## PROBLEM
Return every entry in the listing word for word.

## EXERCISE MATERIALS
--

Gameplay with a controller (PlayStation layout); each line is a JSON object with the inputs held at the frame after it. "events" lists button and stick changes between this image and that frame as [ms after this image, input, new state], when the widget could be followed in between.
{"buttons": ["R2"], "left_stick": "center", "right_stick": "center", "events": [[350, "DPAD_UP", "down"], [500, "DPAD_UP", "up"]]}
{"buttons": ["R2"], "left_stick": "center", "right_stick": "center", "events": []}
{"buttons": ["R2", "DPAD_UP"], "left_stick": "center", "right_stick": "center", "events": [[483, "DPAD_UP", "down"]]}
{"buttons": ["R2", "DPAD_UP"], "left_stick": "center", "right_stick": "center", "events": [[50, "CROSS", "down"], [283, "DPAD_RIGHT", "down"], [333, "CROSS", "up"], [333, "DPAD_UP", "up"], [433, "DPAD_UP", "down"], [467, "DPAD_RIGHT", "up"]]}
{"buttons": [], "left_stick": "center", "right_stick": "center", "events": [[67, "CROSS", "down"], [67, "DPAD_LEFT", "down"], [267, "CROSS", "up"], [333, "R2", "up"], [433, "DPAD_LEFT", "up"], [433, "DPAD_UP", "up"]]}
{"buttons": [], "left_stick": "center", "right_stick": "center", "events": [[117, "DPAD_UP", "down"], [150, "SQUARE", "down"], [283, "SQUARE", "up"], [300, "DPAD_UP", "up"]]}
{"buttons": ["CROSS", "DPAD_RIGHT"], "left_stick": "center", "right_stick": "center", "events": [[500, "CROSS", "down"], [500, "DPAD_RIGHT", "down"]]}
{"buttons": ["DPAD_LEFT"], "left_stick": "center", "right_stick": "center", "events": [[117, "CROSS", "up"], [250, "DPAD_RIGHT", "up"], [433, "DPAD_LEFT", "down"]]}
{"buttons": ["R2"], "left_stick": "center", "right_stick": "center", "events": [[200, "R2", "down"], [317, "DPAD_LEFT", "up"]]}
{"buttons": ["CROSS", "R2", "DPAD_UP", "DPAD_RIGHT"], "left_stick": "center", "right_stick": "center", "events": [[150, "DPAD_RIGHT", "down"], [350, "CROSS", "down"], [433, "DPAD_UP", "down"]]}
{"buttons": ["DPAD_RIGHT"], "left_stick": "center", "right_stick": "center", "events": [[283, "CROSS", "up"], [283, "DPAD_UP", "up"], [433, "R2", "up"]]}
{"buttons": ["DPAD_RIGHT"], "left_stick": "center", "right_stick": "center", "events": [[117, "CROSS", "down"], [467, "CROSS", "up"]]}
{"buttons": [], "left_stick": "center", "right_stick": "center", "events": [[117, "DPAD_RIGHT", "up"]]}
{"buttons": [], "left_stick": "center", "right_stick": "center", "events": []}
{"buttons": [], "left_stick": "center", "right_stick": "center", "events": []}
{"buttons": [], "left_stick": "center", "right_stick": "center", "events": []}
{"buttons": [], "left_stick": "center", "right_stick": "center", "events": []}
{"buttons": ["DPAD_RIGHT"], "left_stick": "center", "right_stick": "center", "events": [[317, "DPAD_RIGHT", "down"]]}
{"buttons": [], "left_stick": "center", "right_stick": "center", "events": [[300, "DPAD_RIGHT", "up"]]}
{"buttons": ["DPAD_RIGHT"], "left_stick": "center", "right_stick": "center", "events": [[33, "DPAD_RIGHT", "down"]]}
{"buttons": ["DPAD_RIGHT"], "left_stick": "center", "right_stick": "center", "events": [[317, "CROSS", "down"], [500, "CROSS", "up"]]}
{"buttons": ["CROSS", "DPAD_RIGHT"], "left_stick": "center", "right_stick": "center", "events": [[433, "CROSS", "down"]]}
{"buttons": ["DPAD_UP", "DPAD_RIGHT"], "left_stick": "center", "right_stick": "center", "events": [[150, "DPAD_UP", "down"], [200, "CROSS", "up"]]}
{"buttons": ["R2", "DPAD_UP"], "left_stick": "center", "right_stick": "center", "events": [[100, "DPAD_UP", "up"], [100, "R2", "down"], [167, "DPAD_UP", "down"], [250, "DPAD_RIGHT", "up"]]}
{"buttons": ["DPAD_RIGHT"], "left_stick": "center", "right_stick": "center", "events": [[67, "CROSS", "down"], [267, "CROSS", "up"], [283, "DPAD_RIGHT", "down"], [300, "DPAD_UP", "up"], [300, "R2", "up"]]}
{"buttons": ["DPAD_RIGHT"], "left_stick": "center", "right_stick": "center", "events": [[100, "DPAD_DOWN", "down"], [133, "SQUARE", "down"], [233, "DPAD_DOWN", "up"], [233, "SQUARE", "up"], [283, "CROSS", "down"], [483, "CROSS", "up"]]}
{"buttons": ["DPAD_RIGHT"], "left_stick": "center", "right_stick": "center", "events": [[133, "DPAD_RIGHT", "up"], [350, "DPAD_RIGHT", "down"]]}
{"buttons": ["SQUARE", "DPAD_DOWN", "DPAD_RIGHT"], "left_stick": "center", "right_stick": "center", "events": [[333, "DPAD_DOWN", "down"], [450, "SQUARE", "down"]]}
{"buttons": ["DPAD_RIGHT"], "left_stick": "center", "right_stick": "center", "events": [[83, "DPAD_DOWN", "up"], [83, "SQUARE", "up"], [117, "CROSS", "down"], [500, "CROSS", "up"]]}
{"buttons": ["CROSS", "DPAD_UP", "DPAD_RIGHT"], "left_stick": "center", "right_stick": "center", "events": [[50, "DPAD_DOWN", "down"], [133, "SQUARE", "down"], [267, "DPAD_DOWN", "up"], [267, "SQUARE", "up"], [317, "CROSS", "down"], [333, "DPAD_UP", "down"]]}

--

## FINISHED EXERCISE
Gameplay with a controller (PlayStation layout); each line is a JSON object with the inputs held at the frame after it. "events" lists button and stick changes between this image and that frame as [ms after this image, input, new state], when the widget could be followed in between.
{"buttons": ["R2"], "left_stick": "center", "right_stick": "center", "events": [[350, "DPAD_UP", "down"], [500, "DPAD_UP", "up"]]}
{"buttons": ["R2"], "left_stick": "center", "right_stick": "center", "events": []}
{"buttons": ["R2", "DPAD_UP"], "left_stick": "center", "right_stick": "center", "events": [[483, "DPAD_UP", "down"]]}
{"buttons": ["R2", "DPAD_UP"], "left_stick": "center", "right_stick": "center", "events": [[50, "CROSS", "down"], [283, "DPAD_RIGHT", "down"], [333, "CROSS", "up"], [333, "DPAD_UP", "up"], [433, "DPAD_UP", "down"], [467, "DPAD_RIGHT", "up"]]}
{"buttons": [], "left_stick": "center", "right_stick": "center", "events": [[67, "CROSS", "down"], [67, "DPAD_LEFT", "down"], [267, "CROSS", "up"], [333, "R2", "up"], [433, "DPAD_LEFT", "up"], [433, "DPAD_UP", "up"]]}
{"buttons": [], "left_stick": "center", "right_stick": "center", "events": [[117, "DPAD_UP", "down"], [150, "SQUARE", "down"], [283, "SQUARE", "up"], [300, "DPAD_UP", "up"]]}
{"buttons": ["CROSS", "DPAD_RIGHT"], "left_stick": "center", "right_stick": "center", "events": [[500, "CROSS", "down"], [500, "DPAD_RIGHT", "down"]]}
{"buttons": ["DPAD_LEFT"], "left_stick": "center", "right_stick": "center", "events": [[117, "CROSS", "up"], [250, "DPAD_RIGHT", "up"], [433, "DPAD_LEFT", "down"]]}
{"buttons": ["R2"], "left_stick": "center", "right_stick": "center", "events": [[200, "R2", "down"], [317, "DPAD_LEFT", "up"]]}
{"buttons": ["CROSS", "R2", "DPAD_UP", "DPAD_RIGHT"], "left_stick": "center", "right_stick": "center", "events": [[150, "DPAD_RIGHT", "down"], [350, "CROSS", "down"], [433, "DPAD_UP", "down"]]}
{"buttons": ["DPAD_RIGHT"], "left_stick": "center", "right_stick": "center", "events": [[283, "CROSS", "up"], [283, "DPAD_UP", "up"], [433, "R2", "up"]]}
{"buttons": ["DPAD_RIGHT"], "left_stick": "center", "right_stick": "center", "events": [[117, "CROSS", "down"], [467, "CROSS", "up"]]}
{"buttons": [], "left_stick": "center", "right_stick": "center", "events": [[117, "DPAD_RIGHT", "up"]]}
{"buttons": [], "left_stick": "center", "right_stick": "center", "events": []}
{"buttons": [], "left_stick": "center", "right_stick": "center", "events": []}
{"buttons": [], "left_stick": "center", "right_stick": "center", "events": []}
{"buttons": [], "left_stick": "center", "right_stick": "center", "events": []}
{"buttons": ["DPAD_RIGHT"], "left_stick": "center", "right_stick": "center", "events": [[317, "DPAD_RIGHT", "down"]]}
{"buttons": [], "left_stick": "center", "right_stick": "center", "events": [[300, "DPAD_RIGHT", "up"]]}
{"buttons": ["DPAD_RIGHT"], "left_stick": "center", "right_stick": "center", "events": [[33, "DPAD_RIGHT", "down"]]}
{"buttons": ["DPAD_RIGHT"], "left_stick": "center", "right_stick": "center", "events": [[317, "CROSS", "down"], [500, "CROSS", "up"]]}
{"buttons": ["CROSS", "DPAD_RIGHT"], "left_stick": "center", "right_stick": "center", "events": [[433, "CROSS", "down"]]}
{"buttons": ["DPAD_UP", "DPAD_RIGHT"], "left_stick": "center", "right_stick": "center", "events": [[150, "DPAD_UP", "down"], [200, "CROSS", "up"]]}
{"buttons": ["R2", "DPAD_UP"], "left_stick": "center", "right_stick": "center", "events": [[100, "DPAD_UP", "up"], [100, "R2", "down"], [167, "DPAD_UP", "down"], [250, "DPAD_RIGHT", "up"]]}
{"buttons": ["DPAD_RIGHT"], "left_stick": "center", "right_stick": "center", "events": [[67, "CROSS", "down"], [267, "CROSS", "up"], [283, "DPAD_RIGHT", "down"], [300, "DPAD_UP", "up"], [300, "R2", "up"]]}
{"buttons": ["DPAD_RIGHT"], "left_stick": "center", "right_stick": "center", "events": [[100, "DPAD_DOWN", "down"], [133, "SQUARE", "down"], [233, "DPAD_DOWN", "up"], [233, "SQUARE", "up"], [283, "CROSS", "down"], [483, "CROSS", "up"]]}
{"buttons": ["DPAD_RIGHT"], "left_stick": "center", "right_stick": "center", "events": [[133, "DPAD_RIGHT", "up"], [350, "DPAD_RIGHT", "down"]]}
{"buttons": ["SQUARE", "DPAD_DOWN", "DPAD_RIGHT"], "left_stick": "center", "right_stick": "center", "events": [[333, "DPAD_DOWN", "down"], [450, "SQUARE", "down"]]}
{"buttons": ["DPAD_RIGHT"], "left_stick": "center", "right_stick": "center", "events": [[83, "DPAD_DOWN", "up"], [83, "SQUARE", "up"], [117, "CROSS", "down"], [500, "CROSS", "up"]]}
{"buttons": ["CROSS", "DPAD_UP", "DPAD_RIGHT"], "left_stick": "center", "right_stick": "center", "events": [[50, "DPAD_DOWN", "down"], [133, "SQUARE", "down"], [267, "DPAD_DOWN", "up"], [267, "SQUARE", "up"], [317, "CROSS", "down"], [333, "DPAD_UP", "down"]]}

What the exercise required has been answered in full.